Itulah yang dialami Hassan Kusuma ketika menyaksikan isterinya Again Isna Nauli tergolek tak sadarkan diri. Ia mengajukan permohonan ke Pengadilan Negeri Jakarta Pusat untuk memperoleh kekuatan hukum guna melakukan eutanasia atas diri isterinya.
Kasus yang diajukan Hassan Kusuma memang relatif baru pertama kali terjadi. Pengadilan Negeri Jakarta Pusat, tempat ia mengajukan permohonan, menunda keputusan tentang kasus tersebut pada Senin (8/11). Jawaban yang akan diberikan pun tidak akan dibacakan dalam sebuah persidangan, melainkan hanya dalam bentuk surat.
Hal tersebut disampaikan oleh Wakil Ketua PN Jakarta Pusat yang sekaligus menjadi hakim ketua dalam perkara tersebut, di Jakarta, Jumat (5/11).
Permohonan tersebut dilatarbelakangi kondisi Again yang sudah koma selama empat bulan pascaoperasi caesar. Permohonan ke pengadilan adalah upaya kedua yang ditempuh Hassan agar isterinya disuntik mati. Sebelumnya, 17 September lalu, Hassan sudah menyampaikan permohonan ini di hadapan pimpinan sementara DPRD Bogor.
”Memang, ini adalah hal baru bagi sistem peradilan kita. Seharusnya Jumat (5/11) ini sudah ada keputusan, tapi ditunda sampai Senin,” jelas Ketua Dewan pendiri LBH-Kesehatan, Iskandar Sitorus kepada SH, Jumat (5/11).
Banyak Kasus
Pasien yang kondisinya lebih parah dari Agian sebenarnya cukup banyak. Bisa dibayangkan jika penderita kanker stadium akhir dan penderita HIV/AIDS yang sudah parah berada di daerah yang terpencil dan tidak memiliki kemampuan ekonomi. Mereka hanya menunggu kematian.
Claudia Surjadjaja menuturkan pengalamannya sebagai dokter ketika bertugas di Papua. Seringkali keluarga pasien yang menderita penyakit kronis stadium lanjut berterus terang bahwa mereka tidak mampu lagi membiayai pengobatan pasien dan menyerahkan pada rumah sakit. Sementara rumah sakit tidak bisa merawat pasien tersebut dalam jangka waktu lama tanpa biaya yang cukup.

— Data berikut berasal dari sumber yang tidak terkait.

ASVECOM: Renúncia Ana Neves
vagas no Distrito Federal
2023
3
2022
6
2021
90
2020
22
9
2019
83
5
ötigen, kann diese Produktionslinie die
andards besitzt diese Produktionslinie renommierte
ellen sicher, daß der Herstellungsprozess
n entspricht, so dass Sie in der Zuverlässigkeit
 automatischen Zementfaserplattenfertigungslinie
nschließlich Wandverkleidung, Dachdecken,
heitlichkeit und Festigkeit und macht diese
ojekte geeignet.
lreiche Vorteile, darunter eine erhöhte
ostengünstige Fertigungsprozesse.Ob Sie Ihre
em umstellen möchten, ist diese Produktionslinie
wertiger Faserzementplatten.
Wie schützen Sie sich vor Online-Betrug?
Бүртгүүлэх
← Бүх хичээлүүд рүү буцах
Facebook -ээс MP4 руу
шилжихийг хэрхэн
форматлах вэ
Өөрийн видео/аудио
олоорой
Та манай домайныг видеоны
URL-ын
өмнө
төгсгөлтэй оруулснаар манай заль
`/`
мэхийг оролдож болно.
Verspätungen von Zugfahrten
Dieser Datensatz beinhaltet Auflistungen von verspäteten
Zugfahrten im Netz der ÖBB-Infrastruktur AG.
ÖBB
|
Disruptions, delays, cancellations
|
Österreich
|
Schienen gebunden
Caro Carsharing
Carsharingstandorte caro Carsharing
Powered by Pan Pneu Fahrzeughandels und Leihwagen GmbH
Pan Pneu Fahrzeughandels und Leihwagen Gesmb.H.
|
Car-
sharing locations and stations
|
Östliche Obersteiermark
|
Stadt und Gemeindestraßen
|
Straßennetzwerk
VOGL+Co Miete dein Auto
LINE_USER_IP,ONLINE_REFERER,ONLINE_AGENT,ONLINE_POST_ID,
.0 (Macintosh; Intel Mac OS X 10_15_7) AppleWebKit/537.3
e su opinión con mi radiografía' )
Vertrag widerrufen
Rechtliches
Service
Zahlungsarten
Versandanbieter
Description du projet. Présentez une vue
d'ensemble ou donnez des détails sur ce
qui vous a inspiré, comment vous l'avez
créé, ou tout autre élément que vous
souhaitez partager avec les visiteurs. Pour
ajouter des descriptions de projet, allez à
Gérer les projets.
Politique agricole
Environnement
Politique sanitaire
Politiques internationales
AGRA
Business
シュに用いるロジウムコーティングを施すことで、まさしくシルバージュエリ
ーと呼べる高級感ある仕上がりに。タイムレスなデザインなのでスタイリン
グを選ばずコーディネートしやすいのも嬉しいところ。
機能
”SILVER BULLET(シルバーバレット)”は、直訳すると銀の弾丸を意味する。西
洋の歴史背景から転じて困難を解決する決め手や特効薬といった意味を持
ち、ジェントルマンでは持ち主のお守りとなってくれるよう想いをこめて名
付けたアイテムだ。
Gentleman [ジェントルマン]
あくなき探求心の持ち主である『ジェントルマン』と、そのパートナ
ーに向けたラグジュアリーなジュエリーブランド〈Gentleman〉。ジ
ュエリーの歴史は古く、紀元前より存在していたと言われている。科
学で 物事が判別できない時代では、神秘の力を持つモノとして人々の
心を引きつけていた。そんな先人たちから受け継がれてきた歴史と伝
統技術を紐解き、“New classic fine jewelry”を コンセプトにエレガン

”Rumah sakit hanya dapat mengizinkan pasien tinggal dan dirawat paling lama satu bulan, setelah itu terpaksa memulangkan pasien tersebut karena keterbatasan tempat dan biaya. Di samping itu masih banyak pasien lain yang membutuhkan perawatan,” jelas ahli Medical Ethic lulusan Inggris ini.
Claudia Suryajaya lebih lanjut menjelaskan dalam Medical Ethic dikenal dua pengertian yang berbeda yaitu eutanasia (mercy killing) dan bantuan percepatan kematian (assisted-suicide).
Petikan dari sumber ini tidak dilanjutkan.